Records supplied section start

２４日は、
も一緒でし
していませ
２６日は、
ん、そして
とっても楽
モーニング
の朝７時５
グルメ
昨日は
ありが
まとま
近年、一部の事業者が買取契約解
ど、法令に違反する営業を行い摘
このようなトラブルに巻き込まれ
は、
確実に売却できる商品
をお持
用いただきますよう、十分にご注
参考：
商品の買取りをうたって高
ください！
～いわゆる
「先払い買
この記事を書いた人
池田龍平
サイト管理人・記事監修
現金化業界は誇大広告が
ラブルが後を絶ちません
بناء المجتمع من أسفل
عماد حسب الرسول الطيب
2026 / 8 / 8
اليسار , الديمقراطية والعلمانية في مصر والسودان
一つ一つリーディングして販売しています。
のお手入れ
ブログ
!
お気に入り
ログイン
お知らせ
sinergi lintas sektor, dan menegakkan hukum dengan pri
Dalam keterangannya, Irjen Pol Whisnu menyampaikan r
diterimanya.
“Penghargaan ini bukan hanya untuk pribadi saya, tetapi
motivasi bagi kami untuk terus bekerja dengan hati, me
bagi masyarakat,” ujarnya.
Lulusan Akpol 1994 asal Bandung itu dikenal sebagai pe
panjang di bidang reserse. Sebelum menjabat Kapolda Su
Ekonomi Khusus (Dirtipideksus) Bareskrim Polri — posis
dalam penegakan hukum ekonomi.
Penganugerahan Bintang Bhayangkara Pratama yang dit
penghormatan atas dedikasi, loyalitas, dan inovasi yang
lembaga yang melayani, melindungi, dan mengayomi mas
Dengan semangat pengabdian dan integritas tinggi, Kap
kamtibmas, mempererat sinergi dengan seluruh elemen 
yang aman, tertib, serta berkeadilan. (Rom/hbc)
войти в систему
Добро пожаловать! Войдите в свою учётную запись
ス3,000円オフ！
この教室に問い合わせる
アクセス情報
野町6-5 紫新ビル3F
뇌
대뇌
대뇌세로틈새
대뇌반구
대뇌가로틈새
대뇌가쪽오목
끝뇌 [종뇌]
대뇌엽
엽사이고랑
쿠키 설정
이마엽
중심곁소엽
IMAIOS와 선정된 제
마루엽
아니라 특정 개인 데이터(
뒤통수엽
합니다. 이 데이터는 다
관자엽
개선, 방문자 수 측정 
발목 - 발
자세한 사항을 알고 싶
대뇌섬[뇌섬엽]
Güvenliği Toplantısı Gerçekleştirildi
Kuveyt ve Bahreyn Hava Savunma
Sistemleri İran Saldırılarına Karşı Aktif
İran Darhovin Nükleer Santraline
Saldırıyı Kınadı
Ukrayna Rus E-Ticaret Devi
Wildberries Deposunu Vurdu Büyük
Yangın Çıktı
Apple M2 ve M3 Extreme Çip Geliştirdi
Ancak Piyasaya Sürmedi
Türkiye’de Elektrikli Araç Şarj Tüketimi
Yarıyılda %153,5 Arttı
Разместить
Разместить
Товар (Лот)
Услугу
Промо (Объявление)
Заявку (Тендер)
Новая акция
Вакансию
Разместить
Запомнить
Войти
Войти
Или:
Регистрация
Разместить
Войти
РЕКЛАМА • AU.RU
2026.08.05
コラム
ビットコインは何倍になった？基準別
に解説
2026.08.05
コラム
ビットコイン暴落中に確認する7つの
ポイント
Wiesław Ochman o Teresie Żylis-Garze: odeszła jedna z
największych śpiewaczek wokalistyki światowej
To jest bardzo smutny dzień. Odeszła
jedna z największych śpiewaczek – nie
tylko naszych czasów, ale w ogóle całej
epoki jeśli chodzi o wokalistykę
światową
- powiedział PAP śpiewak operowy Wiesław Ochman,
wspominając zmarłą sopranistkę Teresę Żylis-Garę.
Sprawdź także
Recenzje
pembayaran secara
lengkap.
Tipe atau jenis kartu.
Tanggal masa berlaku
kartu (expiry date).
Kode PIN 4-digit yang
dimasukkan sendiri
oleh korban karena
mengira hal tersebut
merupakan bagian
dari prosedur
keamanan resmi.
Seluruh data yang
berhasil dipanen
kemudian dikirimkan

Records supplied section end

**What to do:**
Where a line of the records contains the word "śpiewaczek", count it; state only the final tally.

**Output for this exercise:**
2